▶ TASK REQUIREMENTS: Which lines in the rows below contain the word "away"? Copy out each such line, treating uppercase and lowercase as different.

▶ RECORDS:

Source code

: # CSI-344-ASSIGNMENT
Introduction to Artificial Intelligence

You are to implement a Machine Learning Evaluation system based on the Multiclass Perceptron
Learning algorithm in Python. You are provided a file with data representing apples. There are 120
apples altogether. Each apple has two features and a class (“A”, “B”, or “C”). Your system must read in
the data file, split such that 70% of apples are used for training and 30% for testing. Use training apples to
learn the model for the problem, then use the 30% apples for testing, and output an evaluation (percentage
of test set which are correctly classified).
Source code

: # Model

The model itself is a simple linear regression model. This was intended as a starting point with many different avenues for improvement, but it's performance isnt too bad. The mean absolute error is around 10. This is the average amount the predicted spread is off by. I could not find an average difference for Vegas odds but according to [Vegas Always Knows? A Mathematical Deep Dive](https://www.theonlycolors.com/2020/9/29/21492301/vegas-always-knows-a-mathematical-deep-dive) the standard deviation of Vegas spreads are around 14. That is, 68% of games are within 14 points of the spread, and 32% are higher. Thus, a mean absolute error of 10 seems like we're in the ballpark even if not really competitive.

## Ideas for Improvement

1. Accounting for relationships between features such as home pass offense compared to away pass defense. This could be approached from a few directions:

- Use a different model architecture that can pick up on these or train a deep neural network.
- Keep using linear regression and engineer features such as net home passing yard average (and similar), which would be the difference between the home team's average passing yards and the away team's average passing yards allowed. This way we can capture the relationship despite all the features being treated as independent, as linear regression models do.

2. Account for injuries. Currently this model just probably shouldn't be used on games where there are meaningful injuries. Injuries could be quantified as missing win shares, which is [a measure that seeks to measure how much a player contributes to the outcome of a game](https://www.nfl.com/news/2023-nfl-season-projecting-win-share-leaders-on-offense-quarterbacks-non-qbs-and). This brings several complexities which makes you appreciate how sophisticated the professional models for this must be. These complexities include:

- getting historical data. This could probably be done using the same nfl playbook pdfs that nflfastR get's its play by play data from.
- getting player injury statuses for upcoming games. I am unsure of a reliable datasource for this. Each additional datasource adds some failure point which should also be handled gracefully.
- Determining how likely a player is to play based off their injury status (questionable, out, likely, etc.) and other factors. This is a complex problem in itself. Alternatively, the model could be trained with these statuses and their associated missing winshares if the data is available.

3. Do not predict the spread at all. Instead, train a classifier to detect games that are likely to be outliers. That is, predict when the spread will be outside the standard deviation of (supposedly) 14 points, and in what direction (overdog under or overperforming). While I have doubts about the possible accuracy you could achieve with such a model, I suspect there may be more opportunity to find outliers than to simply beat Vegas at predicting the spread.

▶ SOLVED EXERCISE:
1. Accounting for relationships between features such as home pass offense compared to away pass defense. This could be approached from a few directions:
- Keep using linear regression and engineer features such as net home passing yard average (and similar), which would be the difference between the home team's average passing yards and the away team's average passing yards allowed. This way we can capture the relationship despite all the features being treated as independent, as linear regression models do.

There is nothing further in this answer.